"Thus, when accounting scandals hit and people lose faith in companies' risk controls, Royce Special Equity is a good place to be," Morningstar said.

The fund lost 19.5% in 2008, which was 1,400 basis points better than the category average. The fixed-income managers of the year were Bob Rodriguez and Tom Atteberry of the FPA New Income Fund, who were credited with predicting the mortgage meltdown.

"From his perch in Los Angeles, Rodriguez had a good view of the insane housing speculation and the crazy mortgages behind them," Morningstar said.

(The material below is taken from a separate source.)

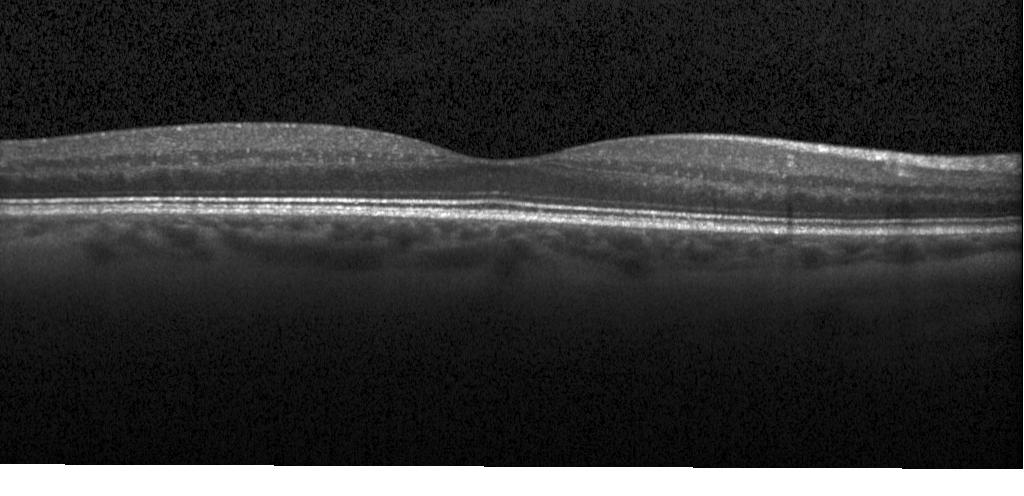
No choroidal neovascularization, no diabetic macular edema, and no drusen.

The fund steered clear of risk before the meltdown hit in 2007, which cost it returns in the short run, but led to a gain of 4.3% in 2008. That's 920 basis points better than the average intermediate-term bond fund. "That's a remarkable feat in the bond world, where winners and losers are usually separated by 30 basis points," Morningstar said.

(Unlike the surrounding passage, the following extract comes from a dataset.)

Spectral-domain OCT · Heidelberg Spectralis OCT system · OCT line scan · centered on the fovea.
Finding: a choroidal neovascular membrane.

The international managers of the year were David Samra and Dan O'Keefe of the Artisan International Value Fund. They did an "outstanding job applying a deep-value strategy overseas," Morningstar said, adding that investment discipline limited their losses to 30.1% in 2008. "Although that's not pretty, it's a far sight better than the 47% loss posted by the average foreign small/mid-value fund and the 43% loss at MSCI EAFE," Morningstar said.

LTC Costs Up, But Increase Has Slowed
Long-term health care (LTC) price hikes have basically increased in line with inflation since 2002, according to a study of 2008 LTC costs by John Hancock Life Insurance Company. That's a slower average growth rate than during the 1990s, but LTC remains a pricey proposition that's only going to get pricier.

Last year, the average cost of a private nursing home room was $204 a day, or $74,460 annually, up an average of 3.2% per year since 2002. The average cost of a semiprivate nursing home room was $183 a day, or $66,795 annually, for an average annual increase of 2.7% during that period.

"In the 1990s, the costs of care, particularly nursing home care, rose at a far faster pace," said Marianne Harrison, president, John Hancock Long-Term Care Insurance. "Nevertheless, at this rate baby boomers are looking at spending a startling $750,000 to $1.25 million for a three- to five-year long-term care event 30 years from today."

The average monthly charge for an assisted-living facility in 2008 was $2,962, or $35,544 a year. That jumped an annual average of 4% since 2002. Meanwhile, the cost for home health aides last year was $19 an hour, a 1.4% average annual increase during that period.

Harrison suggests buying just the basic amount of coverage needed without a lot of frills, adding that a total benefit pool lasting three to five years with a daily benefit reflecting the current cost of care in the patient's area, along with a consumer price index-linked compound inflation option, should provide affordable coverage that will grow with time.